The words and images of the Catholic rite of exorcism are familiar from dozens of horror films, from the most famous of them all, The Exorcist itself, through The Devil Inside, The Exorcism of Anna Ecklund and Accidental Exorcist, with international variations shown in such as The Wailing, but it is a very different matter when the accompanying moans and screams are not those of a paid actor.
In Deliver Us (Liberami), director Federica Di Giacomo follows Father Cataldo, principally, and his associates as they attempt to cope with the demands on their team of twenty exorcists operating in Sicily, one of a growing number across Europe according to the closing notes on the documentary with the number in Rome and Milan having allegedly doubled to twelve and the archdiocese of Madrid seeking to fill seven vacancies.
Di Giacomo’s statement on the film explaining that it arose out an interest in exploring obsessions and addictions, and while she has certainly done that it is a frustrating and abstract experience without structure or objectivity, a random assemblage of footage as the camera follows the ministrations of the exorcist without providing context, commentary or evidence.
There are no direct interviews, no subjects are specifically introduced, nor are there any unbiased external assessments of the medical condition of those attending the weekly masses held by Father Cataldo, those whom he visits at home or those whom he is too busy to see and for whom he performs the rites remotely over the telephone.
Even without a more objective lens, what is apparent is the absolute hold religion has through life in the region. These people are not primitive, they are not sheltered, they are not uneducated, yet they are conditioned to defer absolutely to the church without question or any form of intellectual resistance.
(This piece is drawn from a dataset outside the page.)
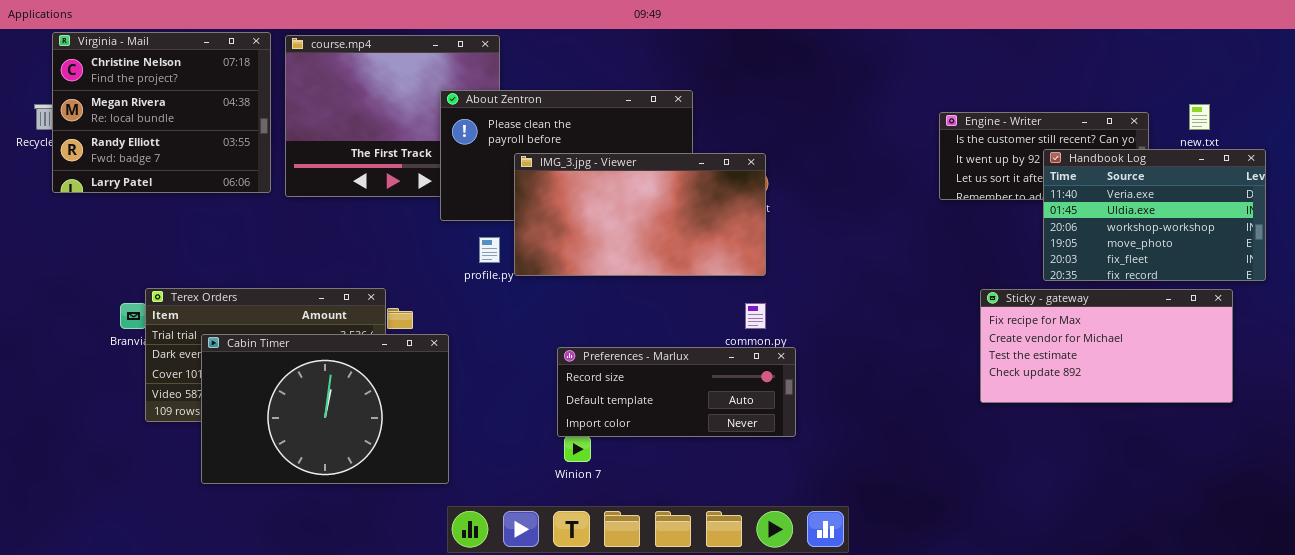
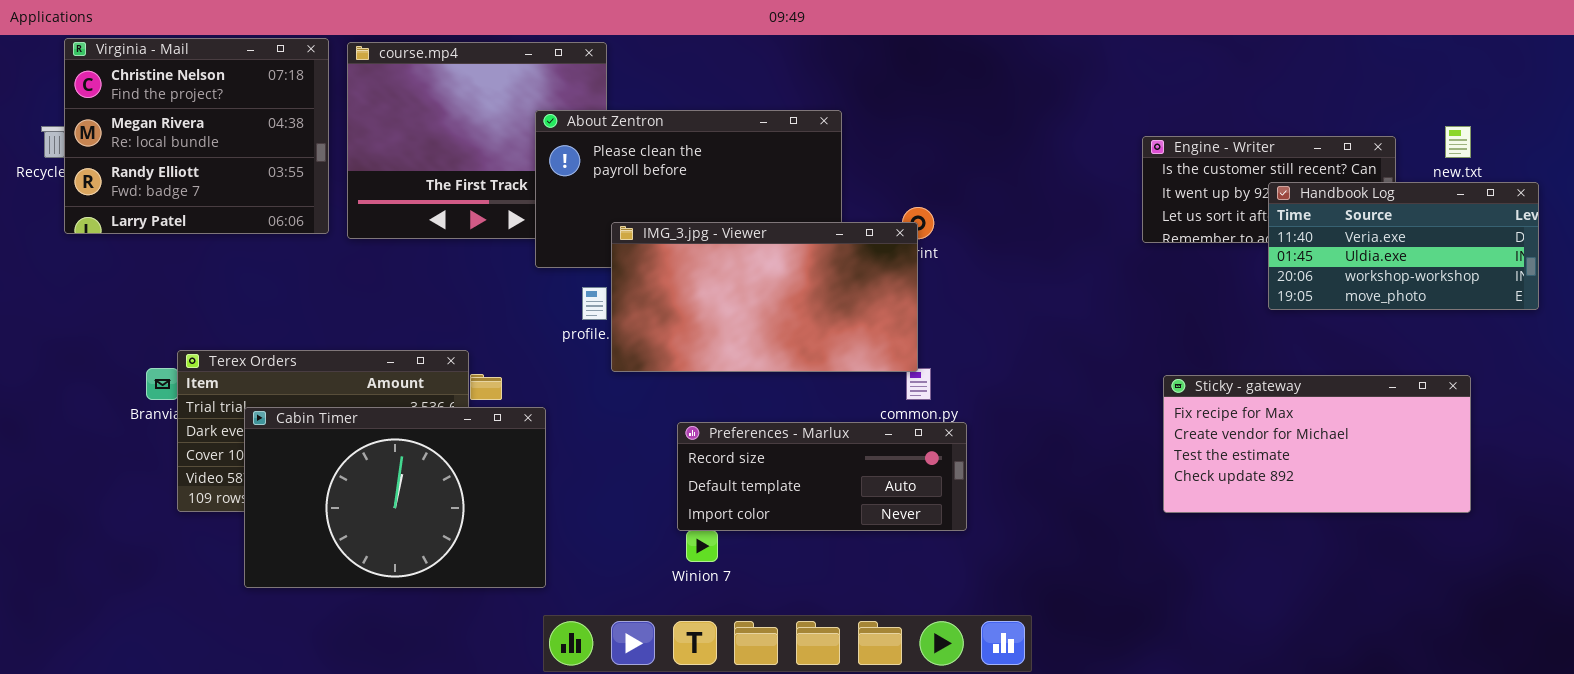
Handbook Log: [1043,149,1266,281] -> [1268,182,1539,310], resized
IMG_3.jpg - Viewer: [514,153,766,276] -> [611,222,918,372], moved
Sticky - gateway: [980,289,1233,403] -> [1163,375,1471,513], moved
A child refuses to go to school, spits on the teacher: call the exorcist. A woman exhibits the behaviours of depression and multiple sclerosis yet displays no measurable physical symptoms: call the exorcist.
Does Father Cataldo indulge these people – and many more – to maintain his standing in the community, or is it an act of kindness to offer them some measure of support in a system which is failing them?
While not addressed by Di Giacomo it is believed that the rite of exorcism can have a positive effect, that if the sufferer believes they are under the influence of demons that they will themselves, if not to health, at least to overcome the worst of their symptoms, a placebo effect on an imagined ailment.
Certainly, Cataldo is neither a warm man who holds his flock to his bosom nor is he averse to sowing the seeds of distress when he directly tells his congregation there may be six to eight among them who are possessed, their symptoms so vague that it lays guilt and shame on them all merely for being humans at odds with the gospel.
God taking credit for the wonders of nature, the end of an eclipse representing a smile from the Holy Father, evil is found in piles of laundry – “In confusion like this the Devil lurks!” – and the comforts of childhood – “Get rid of all those dolls… burn them, especially the black one!”
A portrait bordering on a depiction of psychological abuse, at least Cataldo does not blame the children directly, his tirade stemming from the traditional misogyny of the Catholic Church and its obsession with the doctrine of original sin: “If you want to know, the disorder starts from you because a mother has to be a woman of faith.”
The church displaying an insidious need to maintain its hold, a family is told the healing of their daughter can only come if all of them convert, then using the same language and methods which they have just learned they continue to control her; she may be free of demons, but not them.